For Minnie's boy-friend knew days when producers wouldn't give him the price of a piece of cheese.
What would you say if you discovered that the greatest star of them all — a screen favorite who has leaped far above the heads of players like Garbo, Dietrich, Crawford or Barrymore — draws a salary of a mere two hundred dollars per week? You would immediately jump to the conclusion that I should be rushed around to the nearest padded cell, wouldn't you?
It is true, however. The most famous movie star in the world today is Mickey Mouse. He leads the band of popularity from Timbuktu to far Japan, where he is known all over the land as "Miki Kuchi." Each country has its own peculiar name for him. He has been placed, along with the other immortals, in Madame Tussaud's wax-works Hall of Fame. He has been acclaimed by writers, scientists, savants and the "Brain Trust" of the world. He has played command performances before the Kings and Queens of Europe. And his fan mail out-numbers that of any other star.

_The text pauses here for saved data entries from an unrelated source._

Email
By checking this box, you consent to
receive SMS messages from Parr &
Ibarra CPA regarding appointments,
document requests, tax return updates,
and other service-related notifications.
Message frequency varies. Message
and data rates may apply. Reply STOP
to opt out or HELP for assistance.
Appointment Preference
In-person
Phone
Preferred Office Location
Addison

And yet, he is the only celluloid luminary who isn't riding around in a Rolls-Royce or living in a palace. The reason being, that the man responsible for him in even way, has his own ideas about success.
Walt Disney, creator of Mickey Mouse and Silly Symphonies, is a shy young man of thirty-three. He lives in a six-room bungalow five minutes walk from the studio where Mickey Mouse is made. He has a three-year-old car of modest cost, and his chief luxury, up until now, has been a new electric refrigerator. He is very happily married to a girl by the name of Lillian Bounds, who used to draw for him in his studio. Just recently, his wife presented him with a baby, and that, as you all know, is a far greater luxury than any ice-box. He takes a weekly salary for himself of two hundred dollars. Every other penny goes back into the making of Mickey Mouse and the Silly Symphonies.
Mickey Mouse is only five years old. When he was born, Disney tried to get every movie producer in Hollywood to back him financially. About this time, talkies had just appeared to give the film magnates further headaches, and bustling around trying to get sound effects into pictures which were almost finished, or had just been finished, made these same magnates deaf to Disney's entreaties. He decided to make them himself on the proverbial shoe-string. He also decided that Mickey needed sound effects to increase his attraction. He made Mickey dance and sing, and that was the beginning of such fantastic, incredible feats as elephants pirouetting like Follies girls ; pigs fiddling with the ease of concert masters ; wolves turning into Fuller Brush men as realistic as the most every-day visitor of that well-known household necessity to your back door.